■ WHAT THIS TASK INVOLVES
In the listing below, locate the line containing "Figure 11. Volumetric" and the line containing "Cr L3- and Cr". Output both of them and every line between, exactly as written, and nothing more.

■ RECORDS
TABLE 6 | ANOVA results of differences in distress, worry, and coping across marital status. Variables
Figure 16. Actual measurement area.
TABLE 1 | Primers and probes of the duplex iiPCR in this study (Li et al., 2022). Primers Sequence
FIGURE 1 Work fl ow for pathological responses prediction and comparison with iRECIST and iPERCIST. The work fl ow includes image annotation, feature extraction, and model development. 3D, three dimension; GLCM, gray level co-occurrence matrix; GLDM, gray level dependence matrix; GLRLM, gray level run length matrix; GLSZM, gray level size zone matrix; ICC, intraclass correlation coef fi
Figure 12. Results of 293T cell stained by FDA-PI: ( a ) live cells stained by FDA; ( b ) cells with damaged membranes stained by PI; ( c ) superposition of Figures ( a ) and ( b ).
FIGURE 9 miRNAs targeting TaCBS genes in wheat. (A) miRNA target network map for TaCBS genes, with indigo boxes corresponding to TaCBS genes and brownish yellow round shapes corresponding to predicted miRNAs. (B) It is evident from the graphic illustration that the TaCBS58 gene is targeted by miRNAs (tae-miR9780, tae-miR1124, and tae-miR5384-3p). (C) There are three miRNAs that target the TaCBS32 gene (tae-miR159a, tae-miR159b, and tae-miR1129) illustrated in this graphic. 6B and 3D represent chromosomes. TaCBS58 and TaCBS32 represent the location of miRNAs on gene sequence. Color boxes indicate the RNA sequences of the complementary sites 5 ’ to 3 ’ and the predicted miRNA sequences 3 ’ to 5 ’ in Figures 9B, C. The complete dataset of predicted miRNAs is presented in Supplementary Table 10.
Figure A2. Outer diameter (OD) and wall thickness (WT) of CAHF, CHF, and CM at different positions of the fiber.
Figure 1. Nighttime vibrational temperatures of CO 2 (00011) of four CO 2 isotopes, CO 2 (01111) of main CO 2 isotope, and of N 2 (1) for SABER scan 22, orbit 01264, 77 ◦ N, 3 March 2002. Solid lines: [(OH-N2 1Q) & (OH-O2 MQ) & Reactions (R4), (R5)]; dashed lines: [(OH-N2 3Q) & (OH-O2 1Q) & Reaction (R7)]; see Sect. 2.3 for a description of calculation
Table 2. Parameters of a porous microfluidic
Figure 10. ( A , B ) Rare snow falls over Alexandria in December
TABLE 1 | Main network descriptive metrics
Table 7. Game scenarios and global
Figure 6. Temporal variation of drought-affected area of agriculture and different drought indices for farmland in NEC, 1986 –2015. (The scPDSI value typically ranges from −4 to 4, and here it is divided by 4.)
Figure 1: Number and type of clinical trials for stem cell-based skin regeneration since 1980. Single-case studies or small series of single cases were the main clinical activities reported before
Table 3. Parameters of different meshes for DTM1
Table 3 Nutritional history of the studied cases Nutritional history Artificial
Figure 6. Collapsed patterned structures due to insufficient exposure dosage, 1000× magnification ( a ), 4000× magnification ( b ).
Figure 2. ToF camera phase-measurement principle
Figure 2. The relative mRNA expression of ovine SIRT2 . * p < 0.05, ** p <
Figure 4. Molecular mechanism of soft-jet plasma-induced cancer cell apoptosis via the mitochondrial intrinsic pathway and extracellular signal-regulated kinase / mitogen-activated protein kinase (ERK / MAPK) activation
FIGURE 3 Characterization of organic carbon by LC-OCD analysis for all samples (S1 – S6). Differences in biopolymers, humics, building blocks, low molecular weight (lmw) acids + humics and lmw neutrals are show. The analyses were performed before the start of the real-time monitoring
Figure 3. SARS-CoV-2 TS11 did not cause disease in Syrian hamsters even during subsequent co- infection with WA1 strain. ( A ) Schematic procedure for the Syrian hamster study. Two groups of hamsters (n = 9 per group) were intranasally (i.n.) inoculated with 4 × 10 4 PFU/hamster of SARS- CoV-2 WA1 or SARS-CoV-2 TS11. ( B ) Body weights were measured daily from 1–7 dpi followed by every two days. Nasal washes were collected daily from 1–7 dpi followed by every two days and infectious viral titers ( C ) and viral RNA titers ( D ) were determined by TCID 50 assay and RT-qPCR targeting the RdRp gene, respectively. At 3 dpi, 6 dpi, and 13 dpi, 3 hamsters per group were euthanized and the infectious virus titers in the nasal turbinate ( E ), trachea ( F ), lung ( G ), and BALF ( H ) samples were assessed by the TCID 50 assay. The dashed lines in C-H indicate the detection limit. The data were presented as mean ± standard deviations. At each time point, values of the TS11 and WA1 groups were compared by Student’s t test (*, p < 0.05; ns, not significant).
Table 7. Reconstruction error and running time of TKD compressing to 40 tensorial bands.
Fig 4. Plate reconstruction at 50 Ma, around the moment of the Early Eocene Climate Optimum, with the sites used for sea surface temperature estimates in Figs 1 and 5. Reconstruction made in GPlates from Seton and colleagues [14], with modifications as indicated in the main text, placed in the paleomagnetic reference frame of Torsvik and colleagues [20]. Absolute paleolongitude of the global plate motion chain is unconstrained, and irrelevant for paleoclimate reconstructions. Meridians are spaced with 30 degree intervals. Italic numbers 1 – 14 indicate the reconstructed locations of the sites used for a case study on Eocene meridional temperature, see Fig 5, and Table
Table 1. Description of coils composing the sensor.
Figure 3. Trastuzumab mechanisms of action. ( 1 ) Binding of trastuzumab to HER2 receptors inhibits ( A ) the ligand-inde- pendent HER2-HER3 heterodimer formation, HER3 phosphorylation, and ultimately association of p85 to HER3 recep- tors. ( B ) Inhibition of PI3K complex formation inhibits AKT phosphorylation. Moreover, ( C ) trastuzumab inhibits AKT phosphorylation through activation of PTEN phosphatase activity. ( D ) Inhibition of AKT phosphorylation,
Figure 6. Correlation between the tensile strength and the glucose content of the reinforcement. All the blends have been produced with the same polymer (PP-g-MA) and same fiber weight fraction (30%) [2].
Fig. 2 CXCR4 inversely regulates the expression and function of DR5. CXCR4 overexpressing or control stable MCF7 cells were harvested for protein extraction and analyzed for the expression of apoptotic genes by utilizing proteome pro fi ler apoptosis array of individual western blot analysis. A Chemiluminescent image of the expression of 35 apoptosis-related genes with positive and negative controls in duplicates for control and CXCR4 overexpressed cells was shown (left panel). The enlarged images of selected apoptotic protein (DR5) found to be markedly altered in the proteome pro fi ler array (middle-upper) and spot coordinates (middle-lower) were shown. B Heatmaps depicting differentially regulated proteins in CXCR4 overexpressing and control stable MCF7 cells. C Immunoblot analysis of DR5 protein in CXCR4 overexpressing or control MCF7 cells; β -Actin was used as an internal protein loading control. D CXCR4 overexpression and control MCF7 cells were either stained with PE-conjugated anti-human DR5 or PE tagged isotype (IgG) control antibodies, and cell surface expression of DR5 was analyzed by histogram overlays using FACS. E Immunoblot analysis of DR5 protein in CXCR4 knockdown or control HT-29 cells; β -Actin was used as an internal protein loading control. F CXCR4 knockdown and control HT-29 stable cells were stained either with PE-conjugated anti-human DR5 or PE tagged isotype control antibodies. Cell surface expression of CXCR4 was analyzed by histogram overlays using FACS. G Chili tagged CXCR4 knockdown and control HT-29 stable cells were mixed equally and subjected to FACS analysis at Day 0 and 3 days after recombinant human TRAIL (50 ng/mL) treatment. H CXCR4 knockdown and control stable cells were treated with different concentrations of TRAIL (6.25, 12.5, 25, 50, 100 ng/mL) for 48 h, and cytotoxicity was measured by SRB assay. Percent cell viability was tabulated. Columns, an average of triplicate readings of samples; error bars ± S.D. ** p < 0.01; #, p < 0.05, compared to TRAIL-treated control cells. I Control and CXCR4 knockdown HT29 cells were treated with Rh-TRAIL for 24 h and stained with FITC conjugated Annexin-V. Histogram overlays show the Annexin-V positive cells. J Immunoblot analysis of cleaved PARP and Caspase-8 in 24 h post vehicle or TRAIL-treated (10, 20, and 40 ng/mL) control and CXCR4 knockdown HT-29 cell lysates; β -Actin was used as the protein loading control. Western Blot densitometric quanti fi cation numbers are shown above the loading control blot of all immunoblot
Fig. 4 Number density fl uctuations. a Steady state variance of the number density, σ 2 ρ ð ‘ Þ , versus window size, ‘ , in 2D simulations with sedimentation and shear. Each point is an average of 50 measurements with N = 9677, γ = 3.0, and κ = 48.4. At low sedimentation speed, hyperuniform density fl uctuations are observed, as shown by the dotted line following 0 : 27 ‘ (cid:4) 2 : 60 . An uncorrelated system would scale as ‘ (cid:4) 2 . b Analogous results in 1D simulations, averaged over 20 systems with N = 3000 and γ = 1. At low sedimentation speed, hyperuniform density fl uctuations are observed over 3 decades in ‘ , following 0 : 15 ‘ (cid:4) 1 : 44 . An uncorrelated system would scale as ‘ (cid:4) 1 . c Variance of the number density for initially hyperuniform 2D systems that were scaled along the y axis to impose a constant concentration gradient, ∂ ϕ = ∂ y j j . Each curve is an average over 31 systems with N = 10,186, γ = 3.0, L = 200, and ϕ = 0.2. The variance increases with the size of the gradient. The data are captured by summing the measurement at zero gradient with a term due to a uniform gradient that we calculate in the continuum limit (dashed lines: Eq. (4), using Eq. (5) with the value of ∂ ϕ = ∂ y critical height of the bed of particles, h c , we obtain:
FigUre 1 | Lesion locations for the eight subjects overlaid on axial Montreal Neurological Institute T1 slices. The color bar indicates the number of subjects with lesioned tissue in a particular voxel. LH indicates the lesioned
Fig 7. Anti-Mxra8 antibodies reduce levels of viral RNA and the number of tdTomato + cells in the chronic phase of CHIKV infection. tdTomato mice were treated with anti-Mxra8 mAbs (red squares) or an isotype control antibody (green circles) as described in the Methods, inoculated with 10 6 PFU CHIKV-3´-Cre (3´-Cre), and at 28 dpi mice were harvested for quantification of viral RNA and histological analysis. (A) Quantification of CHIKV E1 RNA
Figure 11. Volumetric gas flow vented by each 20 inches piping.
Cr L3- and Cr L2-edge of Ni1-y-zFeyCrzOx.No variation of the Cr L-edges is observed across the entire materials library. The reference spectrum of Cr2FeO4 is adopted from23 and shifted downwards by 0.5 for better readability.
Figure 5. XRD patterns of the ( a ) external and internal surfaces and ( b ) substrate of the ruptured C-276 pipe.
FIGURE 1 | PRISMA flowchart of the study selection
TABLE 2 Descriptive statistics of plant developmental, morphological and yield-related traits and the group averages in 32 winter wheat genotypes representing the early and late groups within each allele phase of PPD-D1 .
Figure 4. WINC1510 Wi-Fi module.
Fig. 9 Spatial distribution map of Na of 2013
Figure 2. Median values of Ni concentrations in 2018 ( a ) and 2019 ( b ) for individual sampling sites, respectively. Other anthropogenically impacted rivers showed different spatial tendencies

■ OUTPUT FOR THIS EXERCISE
Figure 11. Volumetric gas flow vented by each 20 inches piping.
Cr L3- and Cr L2-edge of Ni1-y-zFeyCrzOx.No variation of the Cr L-edges is observed across the entire materials library. The reference spectrum of Cr2FeO4 is adopted from23 and shifted downwards by 0.5 for better readability.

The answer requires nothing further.